• **What to work on**: Please copy word for word the part of the forum thread below starting at "Not sure how" and ending at "(Sep 2, 2016)".

Sent from my iPhone using Tapatalk


----------



## kiasuvivek (Mar 21, 2017)

andreyx108b said:


> Time starts after landing.
> 
> 
> Sent from my iPhone using Tapatalk


Thanks for the reply. I'm confused a bit. So the two years starts from the date of my first entry is it? So there is no way I can come back finish my notice period offshore after doing my initial entry? 

Sent from my ONEPLUS A3010 using Tapatalk


----------



## andreyx108b (Mar 15, 2015)

kiasuvivek said:


> Thanks for the reply. I'm confused a bit. So the two years starts from the date of my first entry is it? So there is no way I can come back finish my notice period offshore after doing my initial entry?
> 
> Sent from my ONEPLUS A3010 using Tapatalk




Not sure how did you conclude that. 

You can land and return, then comeback to AU and spend 2 years in the state...


Sent from my iPhone using Tapatalk


----------



## Jascha (Sep 2, 2016)

andreyx108b said:


> Age?
> Points for previous employment should from the past 10 years?
> 
> 
> Sent from my iPhone using Tapatalk


My age is 44 started from December. So do I need to change the considering year of experience?


----------



## andreyx108b (Mar 15, 2015)

Jascha said:


> My age is 44 started from December. So do I need to change the considering year of experience?




I cant be certain, i guess you gained points for AU employment while lost for overseas. 


Sent from my iPhone using Tapatalk


----------



## kbjan26 (Apr 12, 2015)

andreyx108b said:


> I cant be certain, i guess you gained points for AU employment while lost for overseas.
> 
> 
> Sent from my iPhone using Tapatalk


Ain't the points breakdown in the EOI application going to give the clarity?


----------



## andreyx108b (Mar 15, 2015)

kbjan26 said:


> Ain't the points breakdown in the EOI application going to give the clarity?




Well, i cant check what someone has entered  i assume the its the employment as it considers only 10 years for 15 points. 

if overseas decreased while AU didnt yet got to 1 year then overall for a bit will be decreased by 5 points


Sent from my iPhone using Tapatalk


----------



## kbjan26 (Apr 12, 2015)

andreyx108b said:


> Well, i cant check what someone has entered  i assume the its the employment as it considers only 10 years for 15 points.

• **Supplied information**:

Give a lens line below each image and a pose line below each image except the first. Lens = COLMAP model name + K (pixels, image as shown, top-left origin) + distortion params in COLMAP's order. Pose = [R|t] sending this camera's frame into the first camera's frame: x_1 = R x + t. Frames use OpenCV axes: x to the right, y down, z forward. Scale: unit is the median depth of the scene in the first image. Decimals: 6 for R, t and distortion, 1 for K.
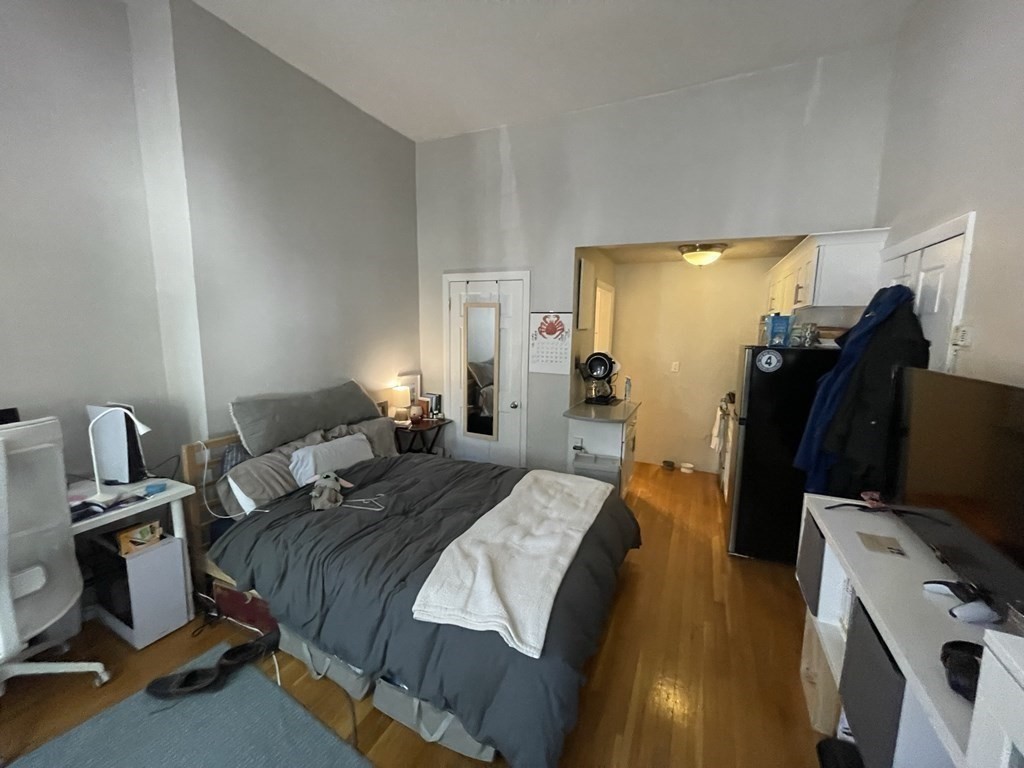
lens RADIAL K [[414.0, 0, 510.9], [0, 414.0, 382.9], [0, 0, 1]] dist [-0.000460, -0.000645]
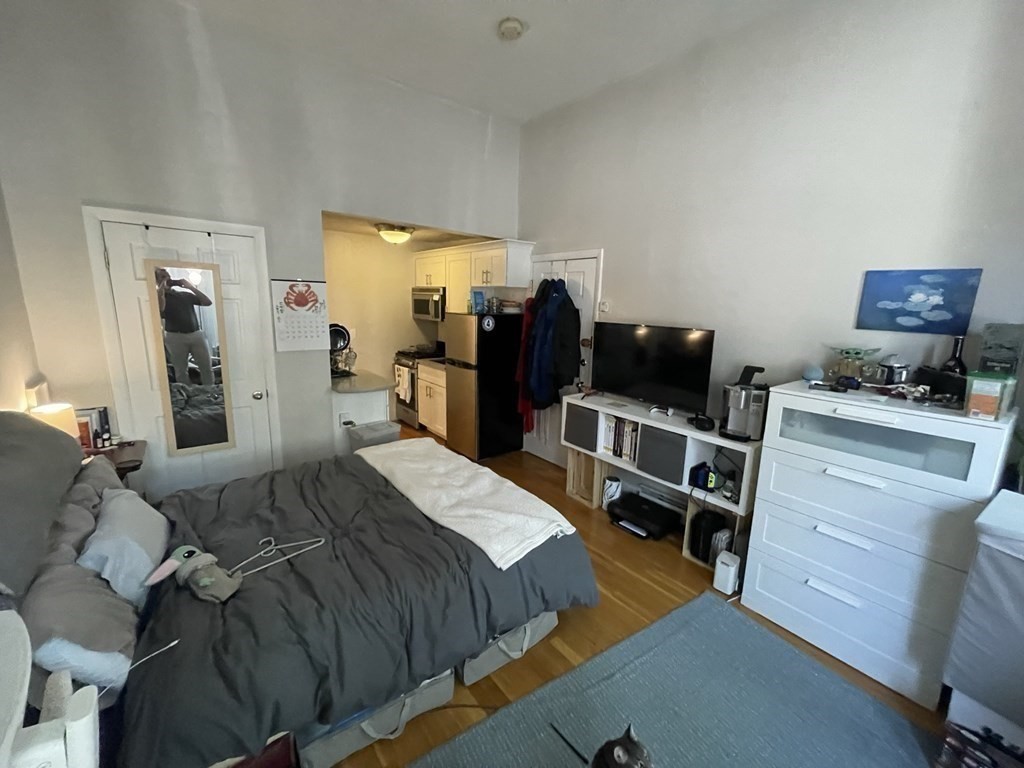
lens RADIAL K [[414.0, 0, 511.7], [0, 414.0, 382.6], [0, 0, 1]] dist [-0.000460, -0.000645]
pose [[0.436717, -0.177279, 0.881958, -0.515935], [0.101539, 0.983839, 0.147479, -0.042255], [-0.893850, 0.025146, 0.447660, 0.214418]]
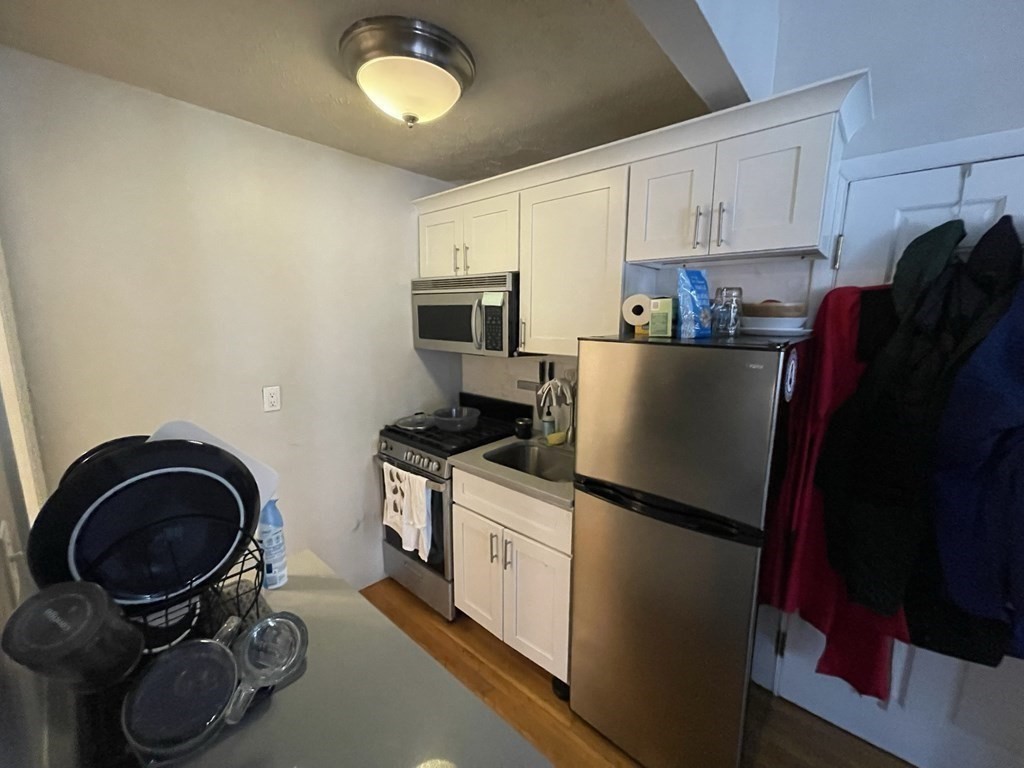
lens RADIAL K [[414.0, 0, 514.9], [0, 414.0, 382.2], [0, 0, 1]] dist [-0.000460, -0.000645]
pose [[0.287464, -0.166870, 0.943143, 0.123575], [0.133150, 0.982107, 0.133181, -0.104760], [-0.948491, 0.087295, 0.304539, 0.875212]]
---
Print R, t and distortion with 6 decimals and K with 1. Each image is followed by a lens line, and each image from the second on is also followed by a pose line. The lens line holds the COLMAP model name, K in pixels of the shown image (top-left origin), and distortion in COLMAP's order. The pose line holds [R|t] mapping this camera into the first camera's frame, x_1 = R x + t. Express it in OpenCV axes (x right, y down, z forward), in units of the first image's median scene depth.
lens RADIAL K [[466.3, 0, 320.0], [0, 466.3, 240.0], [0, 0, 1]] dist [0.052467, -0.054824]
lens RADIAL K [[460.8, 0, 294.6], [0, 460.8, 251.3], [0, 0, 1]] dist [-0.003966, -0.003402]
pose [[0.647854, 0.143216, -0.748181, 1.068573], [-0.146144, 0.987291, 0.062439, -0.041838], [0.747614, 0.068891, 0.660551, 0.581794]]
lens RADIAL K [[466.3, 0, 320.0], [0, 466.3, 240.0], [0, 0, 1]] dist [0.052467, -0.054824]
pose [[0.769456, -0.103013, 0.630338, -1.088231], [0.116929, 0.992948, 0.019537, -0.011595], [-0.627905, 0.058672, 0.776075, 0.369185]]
==
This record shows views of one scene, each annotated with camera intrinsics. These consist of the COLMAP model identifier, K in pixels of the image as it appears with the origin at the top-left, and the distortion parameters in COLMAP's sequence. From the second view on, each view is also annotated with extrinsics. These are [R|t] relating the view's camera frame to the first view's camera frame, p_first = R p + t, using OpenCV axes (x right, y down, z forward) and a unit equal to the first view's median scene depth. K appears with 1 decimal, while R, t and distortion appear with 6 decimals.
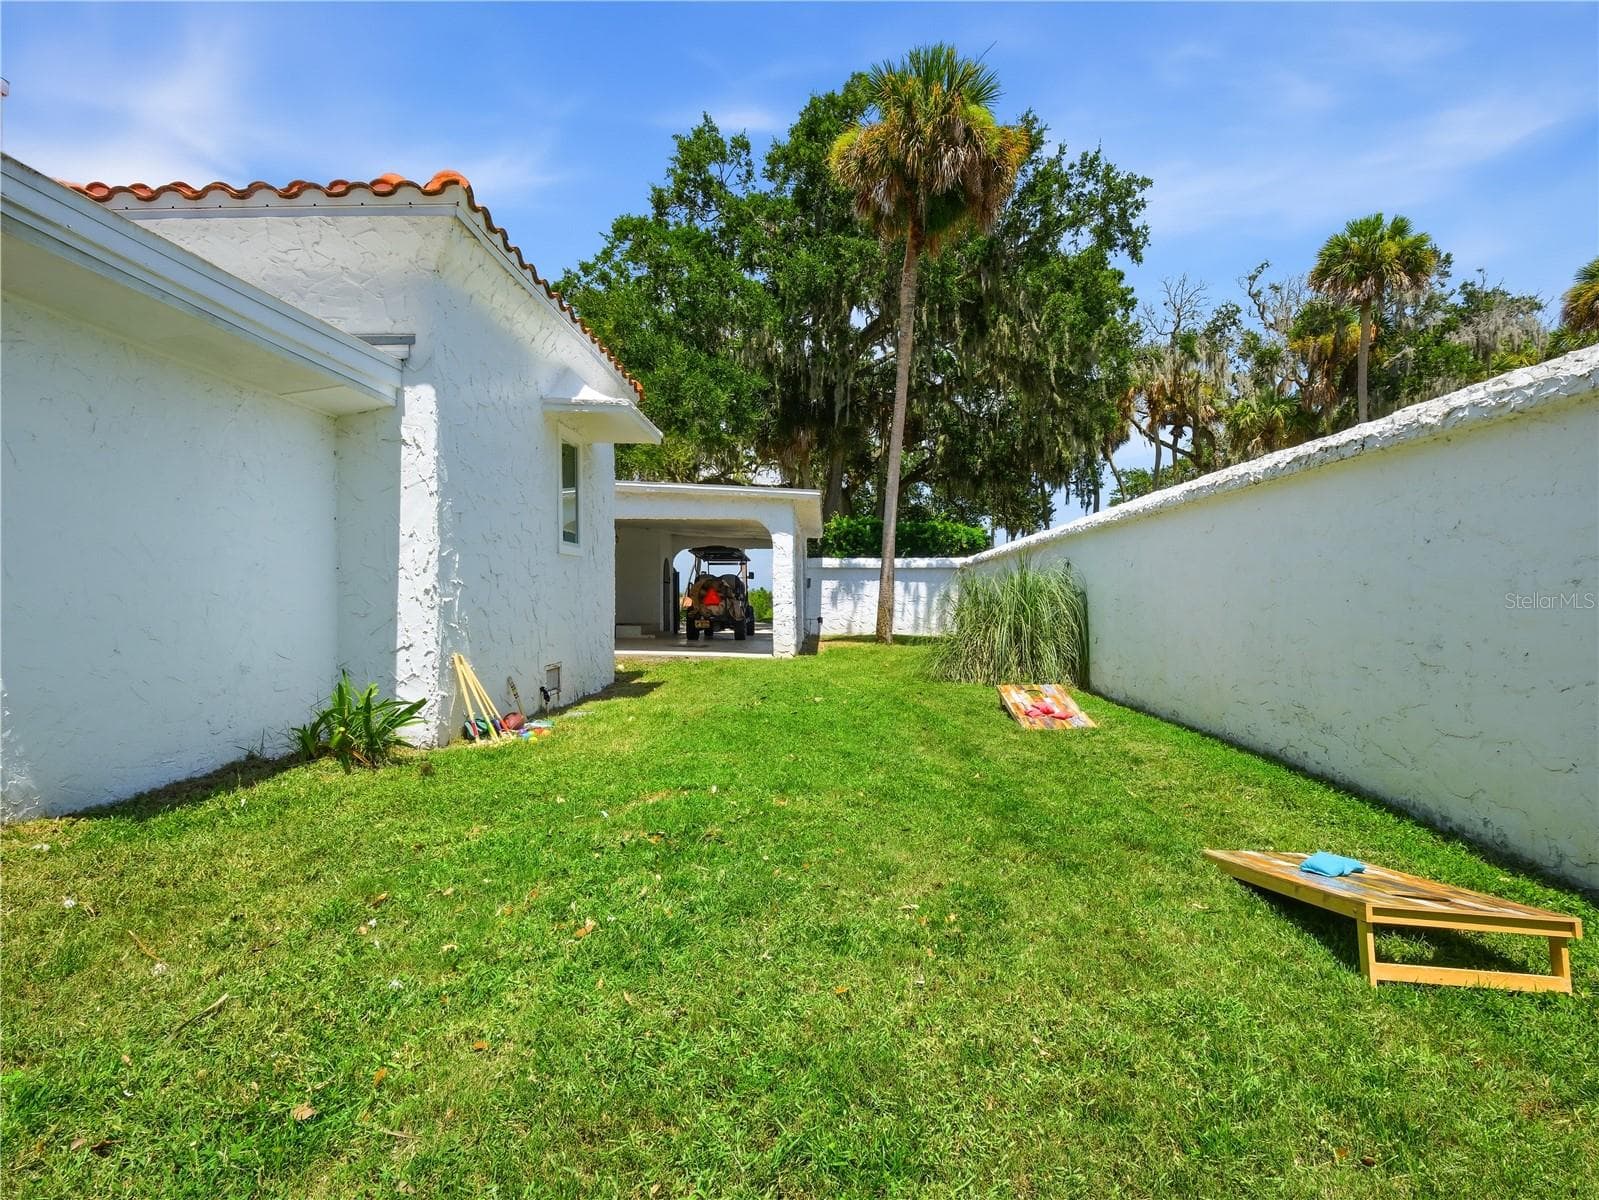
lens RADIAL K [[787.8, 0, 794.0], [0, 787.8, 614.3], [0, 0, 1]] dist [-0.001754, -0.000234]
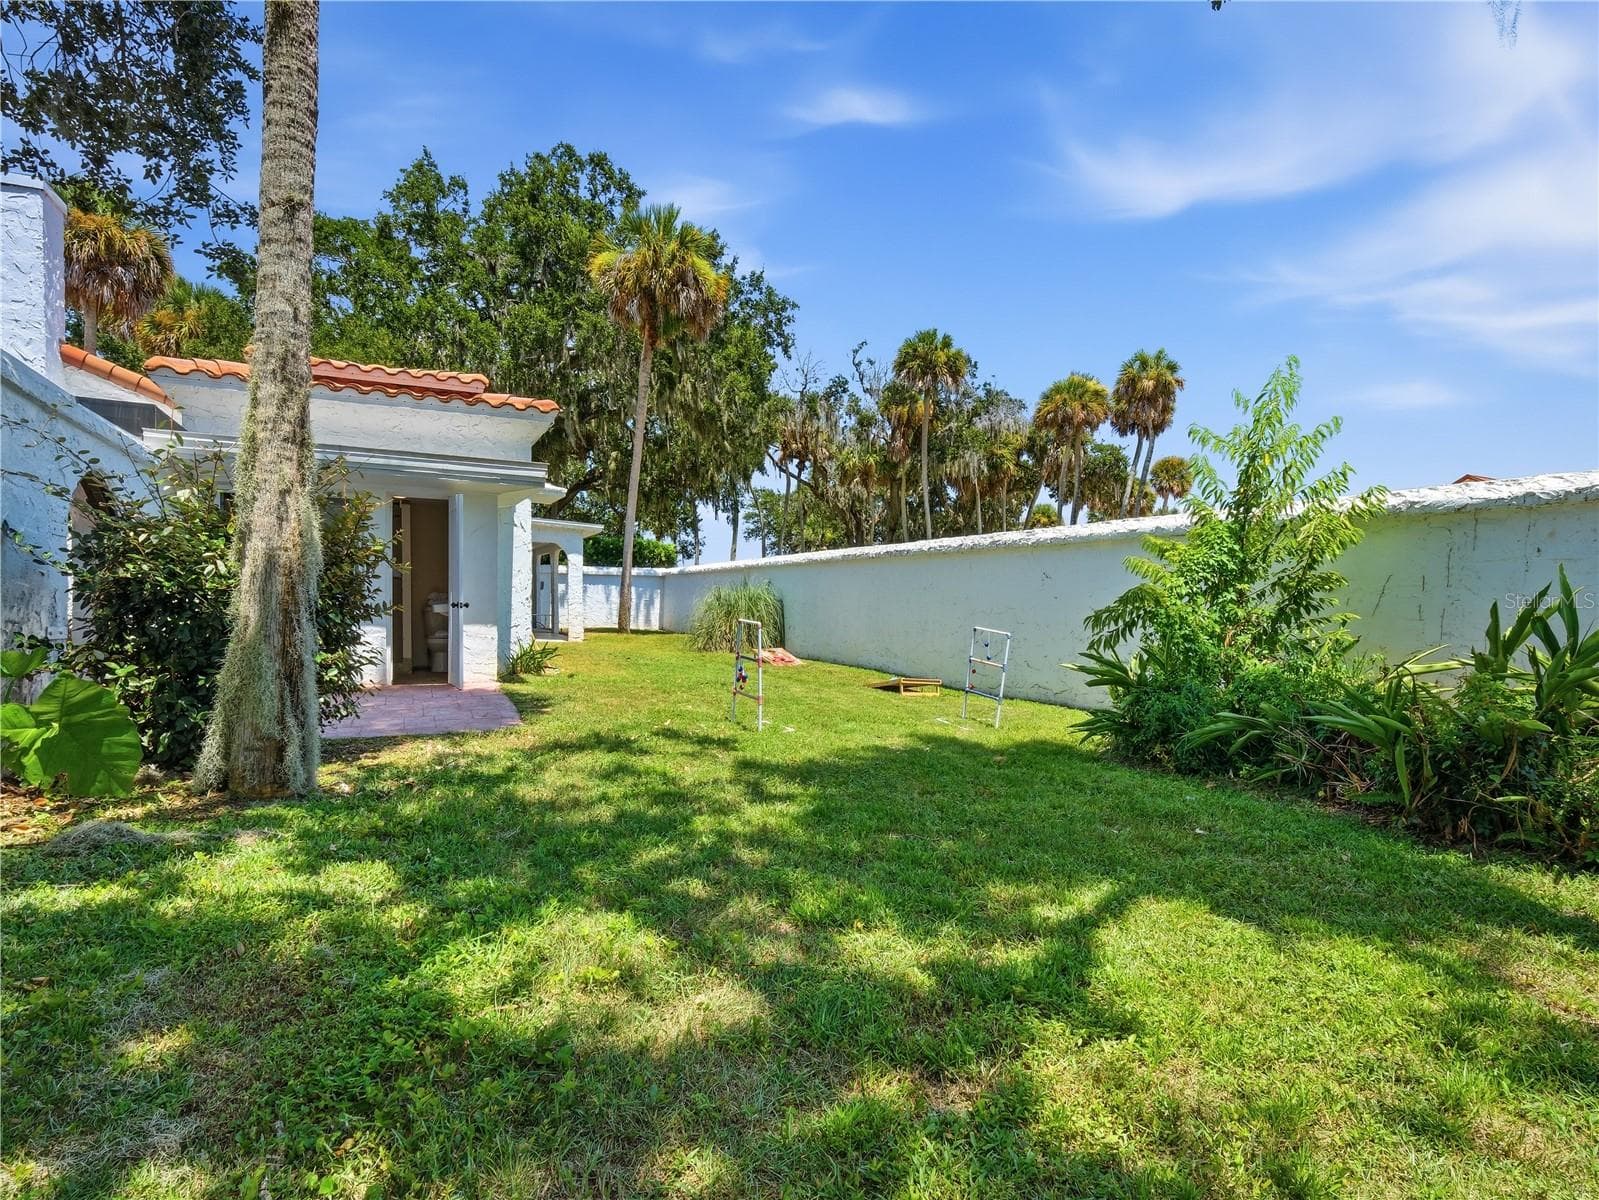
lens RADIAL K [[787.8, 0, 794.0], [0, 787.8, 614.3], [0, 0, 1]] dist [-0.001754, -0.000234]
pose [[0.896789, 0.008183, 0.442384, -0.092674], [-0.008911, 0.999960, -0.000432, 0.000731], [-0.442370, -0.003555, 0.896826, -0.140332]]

• **Written answer**:
Not sure how did you conclude that. 

You can land and return, then comeback to AU and spend 2 years in the state...


Sent from my iPhone using Tapatalk


----------



## Jascha (Sep 2, 2016)